096 DCB - Underestimated cost Table 1

Indicative (not real) figures to calculate realistic outcomes for a population screening test.
A trial to detect a one percentage point difference in outcome would require 14,200 participants; whereas a trial to determine the effect of a potential new treatment for use in screen positive women that could ‘cure’ 70% vs. a 50% control rate would require a total of only about 248 participants, other things being equal (α = 0.05; β = 0.9 and no loss to follow-up).

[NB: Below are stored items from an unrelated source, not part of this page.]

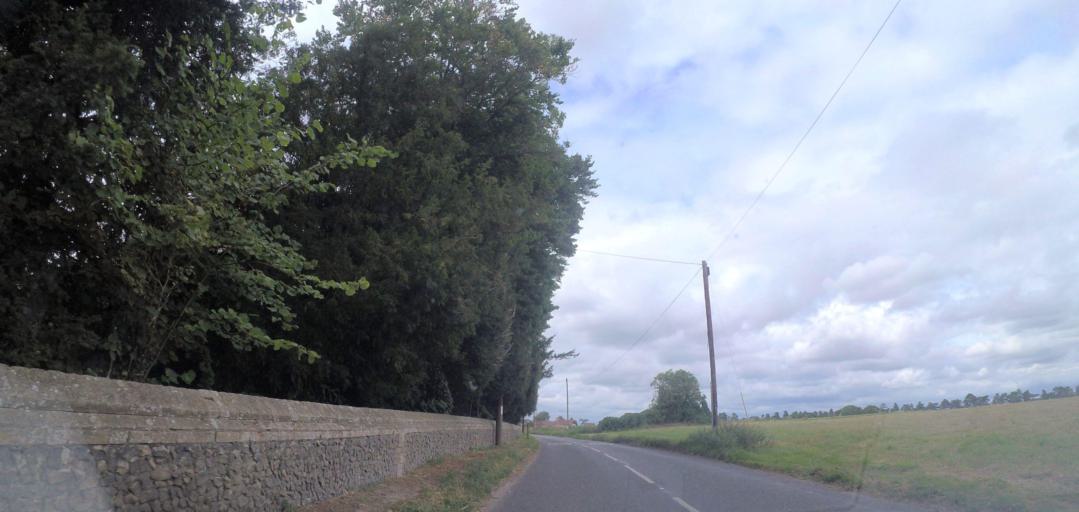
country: GB
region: England
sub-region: Suffolk
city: Lakenheath
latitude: 52.3084
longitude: 0.5513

The same general principle applies to generic service delivery interventions that operate through a causal chain with contingent effects, such as this:

096 DCB - Underestimated cost Fig 1

The mathematics of these cases have been worked out by our group elsewhere.[1-3]

In conclusion, it is important to model plausible effect sizes in advance to verify the plausibility of sample size calculations when the observed effect is contingent on upstream events in the causal chain. Causal thinking in clinical and service delivery research can help us identify realistic sample sizes for hypothesis tests.

— Richard Lilford, CLAHRC WM Director

Reference:

  1. Lilford RJ, Chilton PJ, Hemming K, Girling AJ, Taylor CA, Barach P. Evaluating policy and service interventions: framework to guide selection and interpretation of study end points. BMJ. 2010; 341: c4413.
  2. Yao GL, Novielli N, Manaseki-Holland S, Chen YF, van der Klink M, Barach P, Chilton PJ, Lilford RJ, European HANDOVER Research Collaborative. Evaluation of a predevelopment service delivery intervention: an application to improve clinical handovers. BMJ Qual Saf. 2012; 21(s1):i29-i38.
  3. Watson SI & Lilford RJ. Essay 1: Integrating multiple sources of evidence: a Bayesian perspective. In: Challenges, solutions and future directions in the evaluation of service innovations in health care and public health. Southampton (UK): NIHR Journals Library, 2016.